There was clearly a disturbance of the forces acting to move the continents about 80 million years ago.
On the 250mya base map above, Eurasia can be seen to very nearly reverse field, and set a course that rotates continuously to its current position.
North America made about an 80 degree change of course to the west.
South America was the least affected, but changed course modestly. Africa ceased drifting eastward and headed north.
Above is the 80mya base map with the 80 to 70mya ocean floor extrusion. Even at 80mya one begins to appreciate the difficulty caused by missing ocean floor. There really does not seem to be anything extraordinary going on here.
The south polar 80mya view tells a different story. The map has been simplified to mere suggestions of the continental shelves to focus on the relation between the ocean spreading and the relevant points. At this scale the blue 70mya Antarctica points are barely visible below and to the right of the red and green 80mya marker. Australia drifted somewhat more down and to the right 80 to 70mya as the separation of the two continents begins.
There is a lot of southern hemisphere and South Polar spreading. India launched about 120mya and its astonishing trajectory is aided by nearly 600 kilometers of spreading between India and Antarctica.

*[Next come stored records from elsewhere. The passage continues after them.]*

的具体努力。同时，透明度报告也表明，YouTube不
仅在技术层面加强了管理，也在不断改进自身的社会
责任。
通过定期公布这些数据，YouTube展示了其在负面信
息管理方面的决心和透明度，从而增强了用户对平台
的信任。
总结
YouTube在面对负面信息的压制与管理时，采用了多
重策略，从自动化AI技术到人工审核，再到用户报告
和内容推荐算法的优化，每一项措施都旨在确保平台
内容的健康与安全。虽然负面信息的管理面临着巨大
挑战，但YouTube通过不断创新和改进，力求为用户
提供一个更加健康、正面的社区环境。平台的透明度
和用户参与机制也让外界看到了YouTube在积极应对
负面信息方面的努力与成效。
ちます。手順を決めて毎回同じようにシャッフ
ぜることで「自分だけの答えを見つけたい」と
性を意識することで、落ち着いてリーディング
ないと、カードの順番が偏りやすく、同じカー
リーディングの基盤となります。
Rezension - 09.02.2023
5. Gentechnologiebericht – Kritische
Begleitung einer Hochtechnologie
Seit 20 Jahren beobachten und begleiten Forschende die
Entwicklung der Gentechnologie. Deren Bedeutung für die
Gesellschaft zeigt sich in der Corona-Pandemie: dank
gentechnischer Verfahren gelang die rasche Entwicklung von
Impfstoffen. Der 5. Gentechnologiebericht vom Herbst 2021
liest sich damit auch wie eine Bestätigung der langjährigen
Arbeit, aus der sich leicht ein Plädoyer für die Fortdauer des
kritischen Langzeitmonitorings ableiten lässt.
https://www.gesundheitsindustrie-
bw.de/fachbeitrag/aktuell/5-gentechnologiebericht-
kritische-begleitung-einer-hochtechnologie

Ridge jumping is a murky concept in tectonics as the discipline has been fixated on the notion of plates. Ridges define plates, and it is very inconvenient when they jump, since real estate formerly on one plate gets transferred to another; or entirely new plates are created. We have zoomed in above and it is easier to see the 70mya Antarctica points behind the 80mya marker. The green is the 90 to 80mya seafloor production, and the red is the 80 to 70.
In a sense, the Pacific ridge has been “jumping” continuously since its inception about 175mya as it moved away from the Pacific Triangle. It continued this habit from 80 to 70mya, except at the very bottom of the image we can see a secondary jump to the other side of the 90 to 80mya ocean floor. We believe this “double” extrusion is the hallmark of the 80mya inflection.
Well behaved ridges extrude into and separate symmetrical bands of older ocean floor. On the 80mya globe this did not happen much. Ridges either jumped to offset or doubled to enclose older ocean floor.